Path: utzoo!utgpu!news-server.csri.toronto.edu!cs.utexas.edu!usc!wuarchive!emory!gatech!mcnc!duke!egr.duke.edu!rfk
From: rfk@egr.duke.edu (Robert F. Krick)
Newsgroups: comp.arch
Subject: Re: Smart I-cache?
Message-ID: <1157@cameron.egr.duke.edu>
Date: 1 Nov 90 18:53:57 GMT
References: <2823@crdos1.crd.ge.COM>
Organization: Duke University EE Dept.; Durham, NC
Lines: 47

From article <2823@crdos1.crd.ge.COM>, by davidsen@crdos1.crd.ge.COM 
(Wm E Davidsen Jr):
> 
>   The feature is intelligent I-cache, which only stores instructions
> which are the target of jumps. 
>
> [stuff deleted]
> 
>   If anyone has any info on recent work (if any) I'd like to hear it. If
> there are any good papers I should look up I'd like to see them, too.
> Obviously this must either be harder to do than I think, or provide less
> benefit, or everyone would be doing it.

Although not a "smart I-cache", Dr. Apostolos Dollas (my advisor) and I 
have been working to *eliminate* the performance degradation associated 
with I-cache misses and branch penalties.  To accomplish this, we have 
developed the Sustained Performance Architecture (SPA).  This architecture 
is based on the concept that program flow information (extracted prior to
execution) can be used to identify those basic blocks which are candidates 
for execution within the next n cycles (where n is the number of cycles
of latency for the memory).  The instructions from these basic blocks can 
be prefetched from multiple banks of instruction memory such that the 
required instructions are available when they are needed by the processor.  
(Of course, some instructions will be prefetched unnecessarily, but these 
are not delivered to the processor.)  In essence, SPA leverages information 
available when the program is compiled in order to improve performance.
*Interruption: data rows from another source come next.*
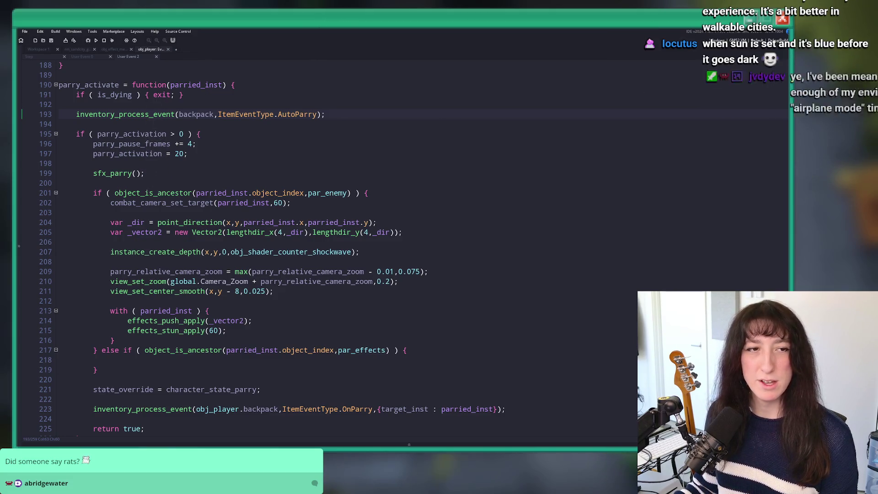
Copy the camera, shockwave and zoom code from lines 202–211 into the par_effects branch and run with F5
scroll(259, 142, down, 3)
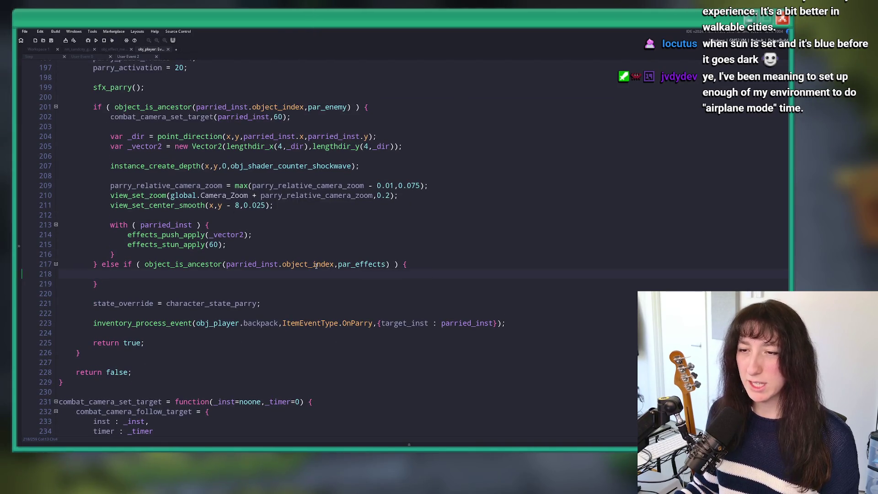
mouse_move(273, 205)
mouse_down()
mouse_move(170, 185)
mouse_move(121, 146)
mouse_move(114, 118)
mouse_up()
key(ctrl+c)
click(127, 273)
key(ctrl+v)
click(295, 274)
Since the program flow information is extracted prior to execution, SPA 
cannot *improve* the performance for branches which have dynamically 
defined targets (i.e. jmp r2).  With the notable exception of subroutine
returns which SPA can handle without any loss in performance, the degradation
associated with this class of branch instructions is insignificant ( << 1%),
because these instructions are sufficiently rare in compiled code from 
languages such as FORTRAN and C.

We have developed a working `proof of concept' prototype.  In addition, 
we have applied for patent protection in both the USA and Japan.  If you 
would like more details about this architecture, please see our article 
in the December '89 issue of the ACM "Computer Architecture News".  Based
on demand, I will make additional technical reports available via ftp.

========================================================================
Robert F. Krick; Dept. of Elec. Eng.; Duke University; Durham, NC  27706
    Internet:  rfk@cameron.egr.duke.edu 	AT&T: (919)660-5268

	  "When the branching gets conditional, the prefetching 
	   gets tough, and the tough get going!"